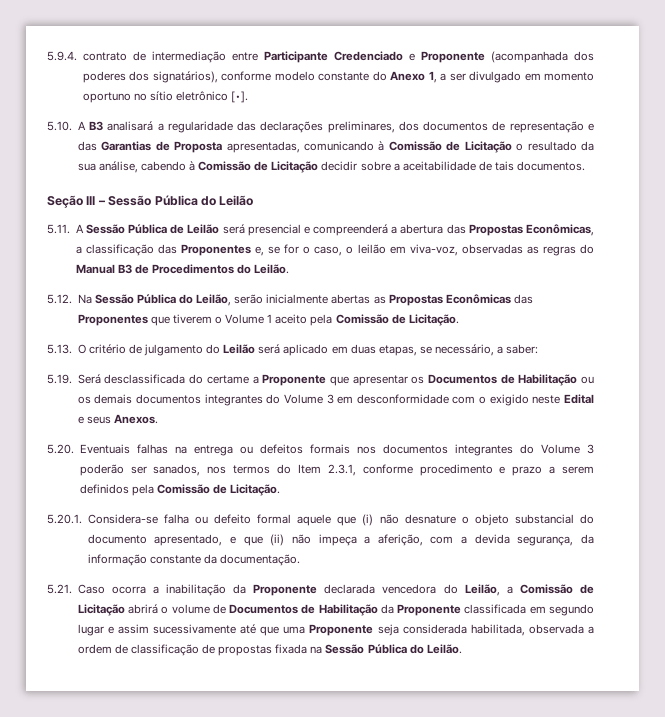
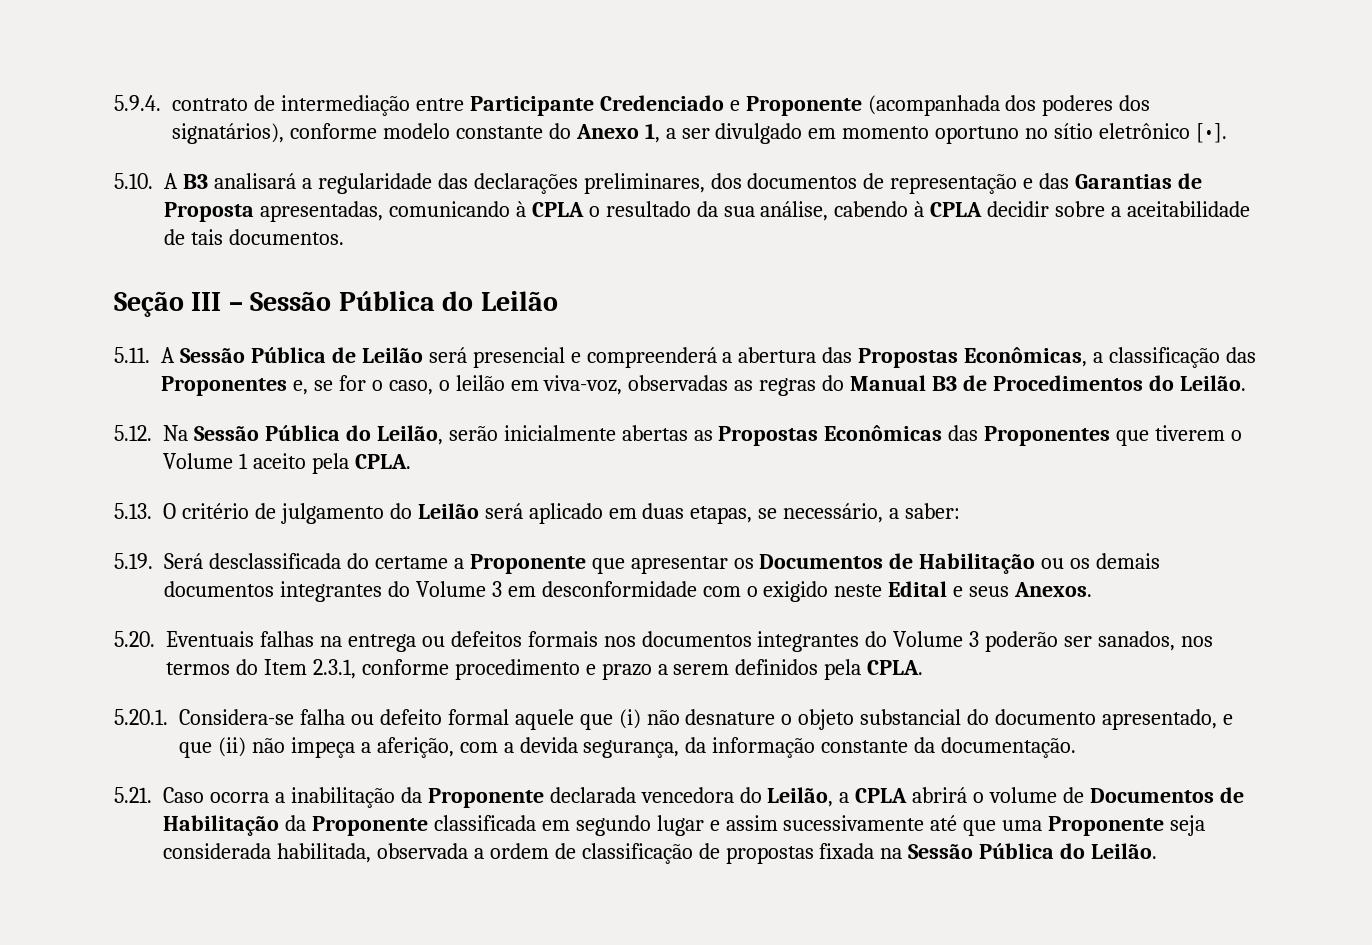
[388,141,512,153] Comissão de Licitação -> [531,202,584,217] CPLA
[198,161,319,173] Comissão de Licitação -> [930,202,983,217] CPLA
[335,314,459,326] Comissão de Licitação. -> [354,454,411,469] CPLA.
[156,484,281,496] Comissão de Licitação. -> [867,660,924,675] CPLA.
[519,584,594,594] [77,604,125,616] Comissão de Licitação -> [855,788,908,803] CPLA

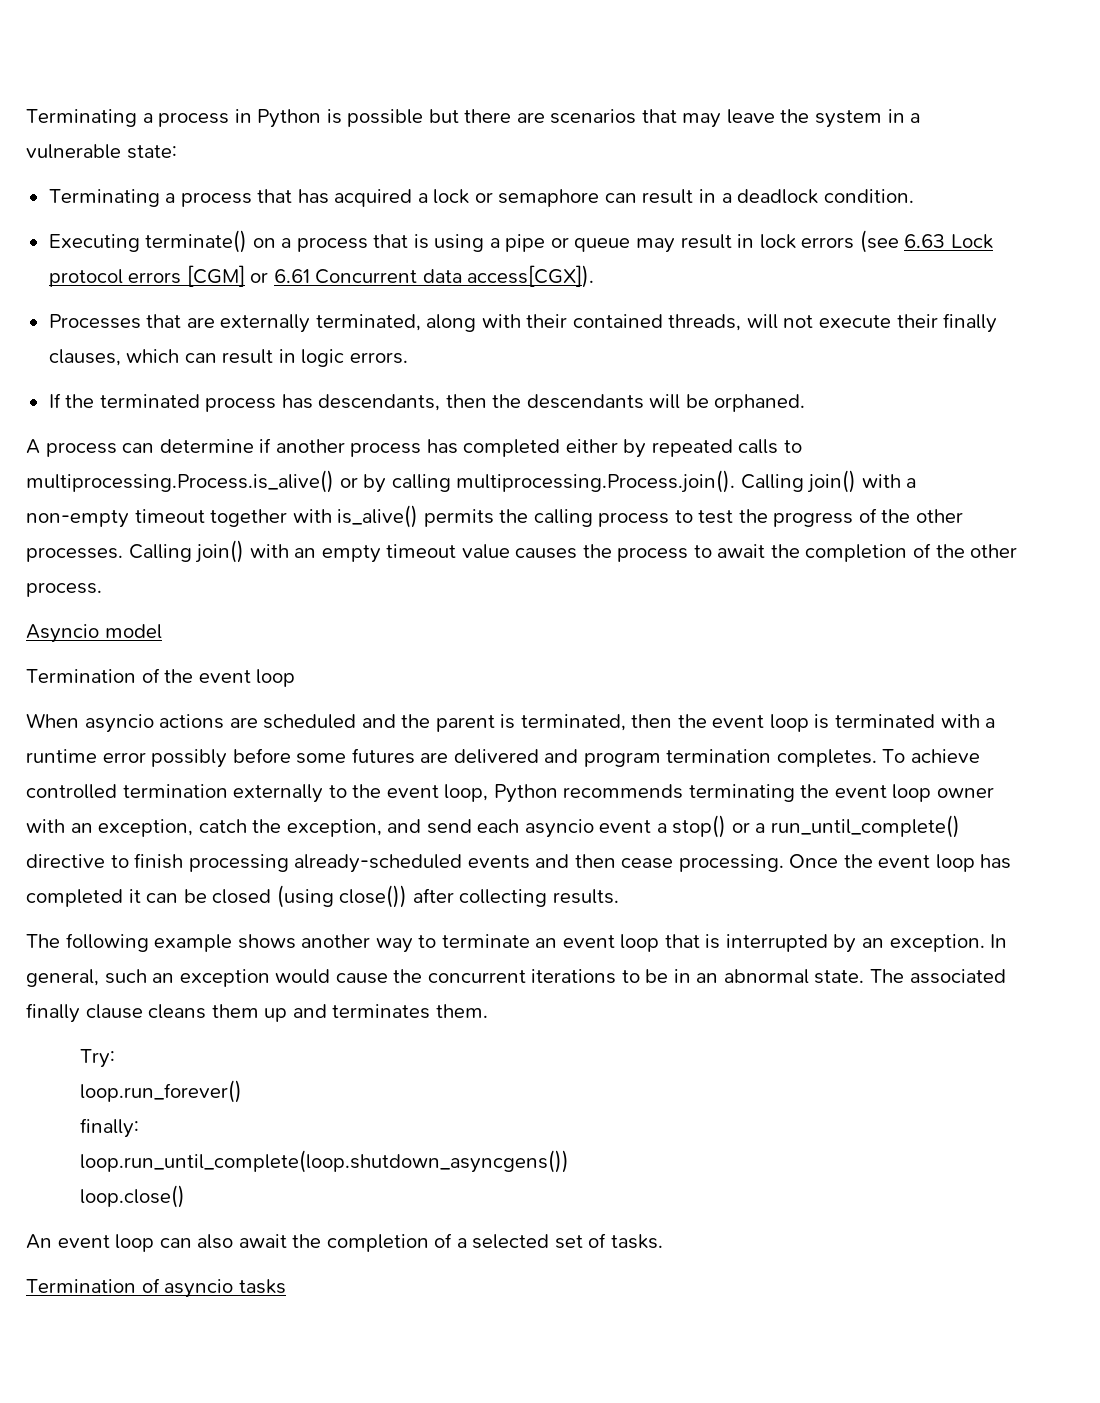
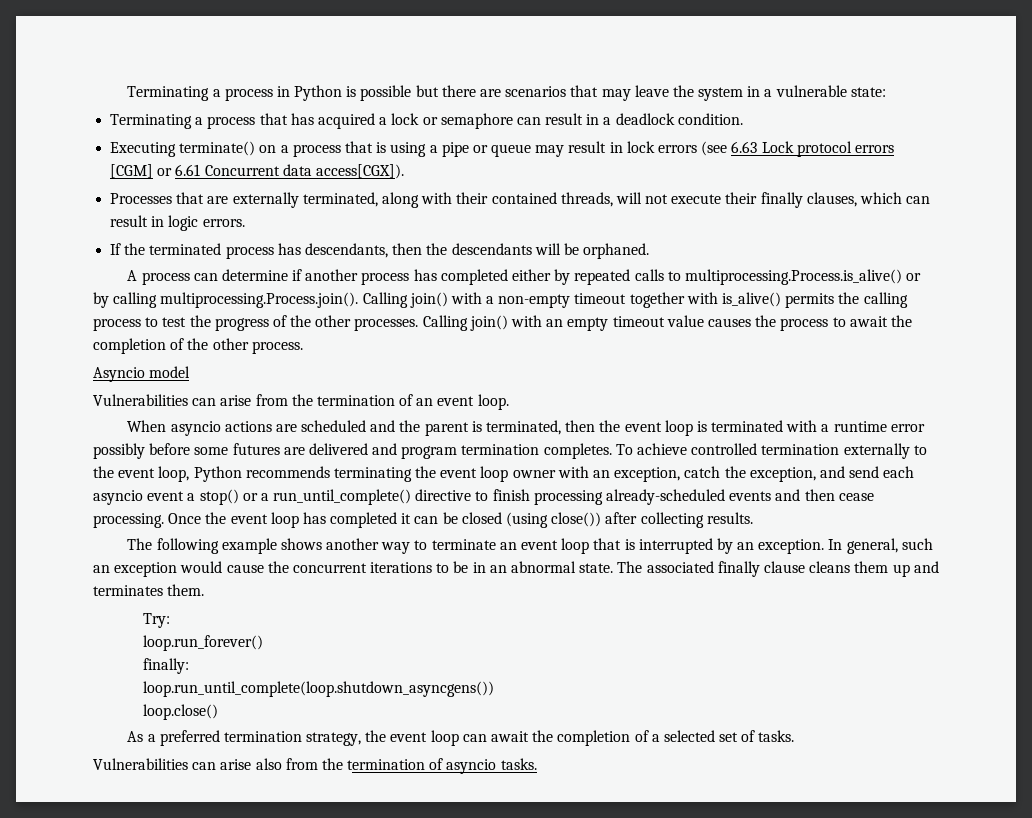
[26,668,296,687] Termination of the event loop -> [93,394,509,410] Vulnerabilities can arise from the termination of an event loop.
[26,1234,52,1249] An -> [127,730,387,746] As a preferred termination strategy, the
[197,1234,234,1249] also -> (487, 738) none
[26,1279,136,1293] Termination -> [93,758,426,770] Vulnerabilities can arise also from the termination
[238,1279,286,1294] tasks -> [500,758,537,770] tasks.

■ YOUR TASK ■
Apply a filter for "CPLA" to the data above, then copy each line that matches.

■ SOLUTION BELOW ■
[388,141,512,153] Comissão de Licitação -> [531,202,584,217] CPLA
[198,161,319,173] Comissão de Licitação -> [930,202,983,217] CPLA
[335,314,459,326] Comissão de Licitação. -> [354,454,411,469] CPLA.
[156,484,281,496] Comissão de Licitação. -> [867,660,924,675] CPLA.
[519,584,594,594] [77,604,125,616] Comissão de Licitação -> [855,788,908,803] CPLA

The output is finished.